Notez en passant, qu’il y a eu des pays où l’on supposait que le premier baiser qu’une fille recevait de son galant était celui des fiançailles. Voici ce qu’on lit dans l’histoire de Marseille [1] : Le fiancé donnait ordinairement un anneau à la fiancée le jour des fiançailles, et lui faisait encore quelque présent considérable en reconnaissance du baiser qu’il lui donnait. En effet, Fulco, vicomte de Marseille, fit donation, l’an 1005, à Odile sa fiancée, pour le premier baiser, de tout le domaine qu’il avait aux terres de Sixfours, de Cireste, de Soliers, de Cuge et d’Olières.

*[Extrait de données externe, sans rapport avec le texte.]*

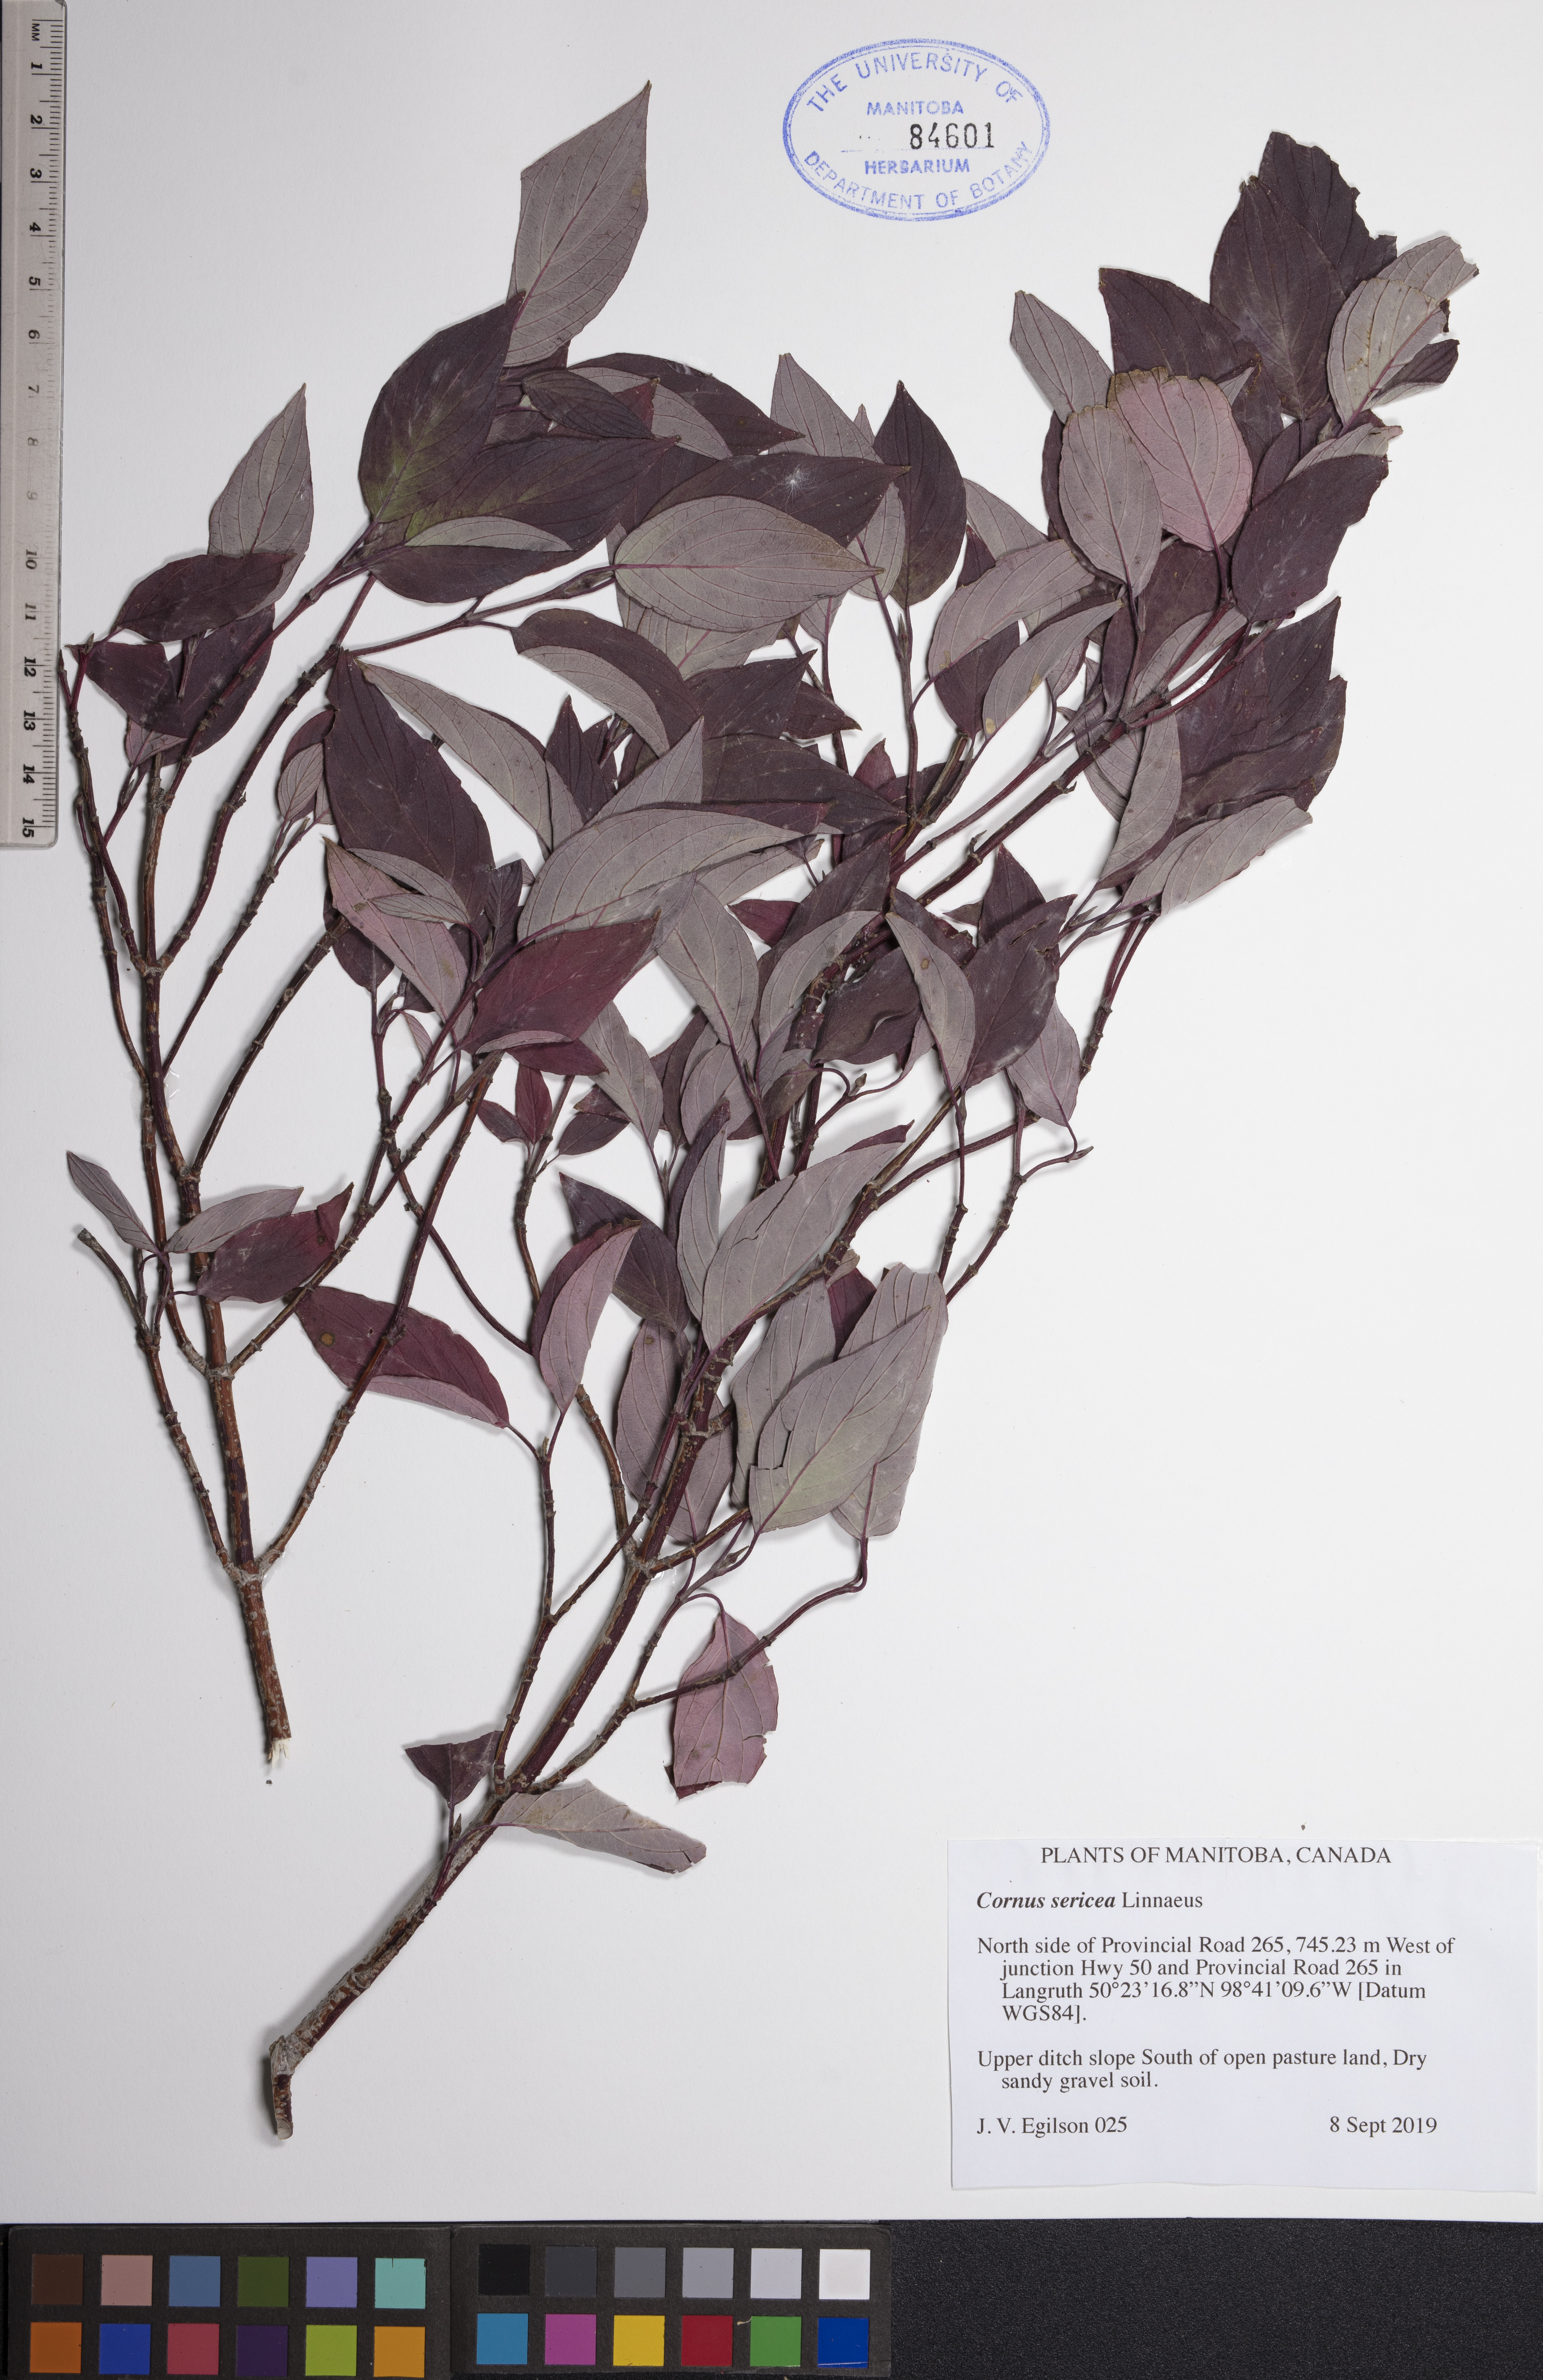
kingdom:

Cet usage était fondé, à ce que j’estime, sur la loi [* 1] 16. Si à Sponso, qui ordonnait que lorsque le mariage n’avait pas son effet, la fiancée gagnait la moitié des présens qu’elle avait reçus du fiancé, car les anciens croyaient que la pureté d’une fille était flétrie par un seul baiser, mais cette loi est présentement abrogée en ce royaume. Voyez ci-dessus [2] la réponse qui fut faite par une fille Florentine.

  1. (*) Leg. 16, cod. lib. 5.
  1. Ruffi, Histoire de Marseille, tom. II, p. 391, édition de 1696.
  2. Remarque (A) de l’article Gualdrade, tom. VII.